# Worth it to upgrade from 565?



## welcomdmat (Jan 1, 1970)

I have a 565 that I really like. The Look geometry fits me well. I am just under 6ft and 175lbs. I have a solid strength to weight wattage and do well in crits and sprints due to power. The 585 and 595 ultras have really peaked my interest -- I took out an Extreme Power that I liked but with money and fit I would prefer to stay with Look.
Will I notice a worth while difference in the stiffness of a 585 Ultra vs my 565? A 595 Ultra? I have a job that allows me to put in a fair bit of time on a bike so I am not concerned about getting beat up by the ride -- I am just looking for a stiff ride at this point in riding. Money is a factor (of course) so I looking for opinions.


----------



## lookrider (Dec 3, 2006)

## Tasks to perform
a. In the forum thread about upgrading from a Look 565, what other bike did the poster take out and like?
b. Continue the forum thread about upgrading from a Look 565 from the point where it stops.

## Listed entries

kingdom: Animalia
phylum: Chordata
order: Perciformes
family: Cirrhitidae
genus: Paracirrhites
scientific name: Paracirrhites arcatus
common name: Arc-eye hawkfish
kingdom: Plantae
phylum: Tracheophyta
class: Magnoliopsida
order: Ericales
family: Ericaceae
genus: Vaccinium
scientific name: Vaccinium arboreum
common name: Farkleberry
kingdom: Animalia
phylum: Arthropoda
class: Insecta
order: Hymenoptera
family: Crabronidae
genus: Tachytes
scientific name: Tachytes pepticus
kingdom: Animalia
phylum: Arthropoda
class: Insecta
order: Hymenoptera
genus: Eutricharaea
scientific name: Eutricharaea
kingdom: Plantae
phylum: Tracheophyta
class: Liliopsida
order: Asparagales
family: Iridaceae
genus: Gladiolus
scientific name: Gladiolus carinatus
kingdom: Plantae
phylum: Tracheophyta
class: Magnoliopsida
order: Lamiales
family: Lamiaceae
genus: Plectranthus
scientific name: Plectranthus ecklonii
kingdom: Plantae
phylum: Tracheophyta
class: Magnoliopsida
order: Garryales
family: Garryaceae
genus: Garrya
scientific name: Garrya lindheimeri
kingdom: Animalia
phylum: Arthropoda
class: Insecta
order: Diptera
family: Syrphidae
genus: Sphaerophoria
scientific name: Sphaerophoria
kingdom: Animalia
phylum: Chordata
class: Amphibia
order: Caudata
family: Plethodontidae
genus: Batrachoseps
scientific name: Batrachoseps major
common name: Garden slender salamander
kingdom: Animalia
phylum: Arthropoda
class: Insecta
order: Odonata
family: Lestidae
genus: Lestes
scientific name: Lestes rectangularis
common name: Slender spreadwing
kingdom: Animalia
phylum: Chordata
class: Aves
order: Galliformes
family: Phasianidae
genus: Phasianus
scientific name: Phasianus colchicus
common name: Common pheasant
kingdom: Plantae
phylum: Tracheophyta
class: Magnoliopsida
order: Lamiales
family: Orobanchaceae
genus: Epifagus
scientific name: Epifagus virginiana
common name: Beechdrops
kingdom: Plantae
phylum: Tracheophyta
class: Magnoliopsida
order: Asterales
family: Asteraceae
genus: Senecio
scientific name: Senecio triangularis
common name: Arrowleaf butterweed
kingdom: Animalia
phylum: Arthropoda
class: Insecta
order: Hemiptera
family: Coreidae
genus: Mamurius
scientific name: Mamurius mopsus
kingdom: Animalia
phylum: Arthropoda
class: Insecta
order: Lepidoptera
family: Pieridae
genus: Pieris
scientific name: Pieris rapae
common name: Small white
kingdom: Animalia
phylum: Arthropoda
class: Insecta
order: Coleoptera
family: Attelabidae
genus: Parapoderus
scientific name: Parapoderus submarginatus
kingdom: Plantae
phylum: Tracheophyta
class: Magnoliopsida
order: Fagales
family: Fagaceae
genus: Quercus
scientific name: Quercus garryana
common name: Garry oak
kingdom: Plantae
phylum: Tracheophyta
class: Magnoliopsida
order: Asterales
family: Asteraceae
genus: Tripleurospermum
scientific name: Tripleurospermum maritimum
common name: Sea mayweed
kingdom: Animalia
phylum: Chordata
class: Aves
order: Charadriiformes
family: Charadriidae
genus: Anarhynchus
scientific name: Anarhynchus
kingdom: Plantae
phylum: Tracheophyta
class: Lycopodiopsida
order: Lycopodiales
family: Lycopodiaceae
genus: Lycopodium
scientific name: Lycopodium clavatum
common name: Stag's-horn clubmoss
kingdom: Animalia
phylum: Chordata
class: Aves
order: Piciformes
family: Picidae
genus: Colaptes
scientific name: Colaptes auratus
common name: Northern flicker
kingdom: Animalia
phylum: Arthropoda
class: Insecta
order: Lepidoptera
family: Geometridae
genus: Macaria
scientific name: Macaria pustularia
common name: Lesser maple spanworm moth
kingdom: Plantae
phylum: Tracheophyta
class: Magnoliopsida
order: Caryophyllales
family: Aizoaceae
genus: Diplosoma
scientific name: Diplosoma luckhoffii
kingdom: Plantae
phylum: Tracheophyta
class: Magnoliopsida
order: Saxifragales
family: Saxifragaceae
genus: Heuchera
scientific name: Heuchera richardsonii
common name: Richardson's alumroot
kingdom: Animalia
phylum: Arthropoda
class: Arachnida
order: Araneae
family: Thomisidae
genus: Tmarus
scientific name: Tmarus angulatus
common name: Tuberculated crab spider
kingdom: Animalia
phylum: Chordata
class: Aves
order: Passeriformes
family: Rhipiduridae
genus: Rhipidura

## Answers for the tasks
a. An Extreme Power.

b.
I thought the only difference between the 565 and 585 was an alloy bottom bracket shell in the 565 as opposed to carbon fiber in the 585. Maybe I'm nuts but I don't think a lot of this stuff matters much. You know, ride up grades rather than buy upgrades.


----------



## welcomdmat (Jan 1, 1970)

I hear what you're saying. I do have a bit of the bike geek streak and like to be pretty current in my gear though am sure I could ride my Columbus SLX frame to the same catagorie race wise.
The 565 and 585 Origion are seperated by little more than the bb shell. I went with the 565 for this reason. It is the Ultra models that interest me.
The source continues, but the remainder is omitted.